Continuing with the diagonalization of the FMY M1 OSEMs, mechanical adjustments to the FMY top mass (M1) were made to further decouple the "F1" and "SD" OSEMs from the Yaw DoF.  The same sine wave excitation at 1.4Hz was injected to the "H2:SUS-FMY_M1_TEST_Y_EXC" channel with a 100ct amplitude. The expected contributions to the "Yaw" transfer function should be the "F2" and "F3" OSEMs with desired isolation of the other OSEMs ("F1", "RT","LF", "SD") at ~30dB or less.

Initial measurements indicated the "F1" OSEM to be ~10dB isolated from Yaw, with the other OSEMs at ~30dB isolation. Our reasoning was the "F2" and "F3" OSEMs were not in line with the center-of-mass of M1, causing a slight Pitch that would manifest itself in the "F1" OSEM response.  To lower the COM of M1, a 300g mass was added to the top of M1.  The OSEMs were then realigned to center the flags and the first pdf is the same measurement with this configuration.  The "F1" response is roughly ~20dB lower than "F2" and "F3" and the "SD" response about ~17dB lower.

"fmy_osem_diag_yaw_add_mass_300g_f1align_111005.pdf"

This promising result encouraged us to add more mass to lower the COM further.  A 100g mass was then added to M1. At this time, it was noticed the flag of the M2 LL OSEM was twisted and possibly rubbing against the OSEM photodiode sensor and/or LED source.  The M2 LL OSEM housing was removed, and the subsequent measurement is displayed on the second pdf.  The "F1" isolation is now at ~25dB and the "SD" OSEM now at ~29dB.  

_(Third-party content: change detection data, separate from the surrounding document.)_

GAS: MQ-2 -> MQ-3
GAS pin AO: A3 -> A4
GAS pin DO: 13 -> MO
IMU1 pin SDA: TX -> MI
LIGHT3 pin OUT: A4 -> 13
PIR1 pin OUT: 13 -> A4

pdf #2 - "fmy_osem_diag_yaw_add_topmass_400g_f1alignm2llosemoff_111005.pdf"

The flag for the M2 LR OSEM was noticed to be twisted as well, and it's OSEM housing was removed.  The current configuration of the FMY is the M2 LL and LR OSEM housings are removed, there is now 400g added mass to the M1, and the M1 LF and RT flags are out of range of their respective OSEM beam paths due to the added mass.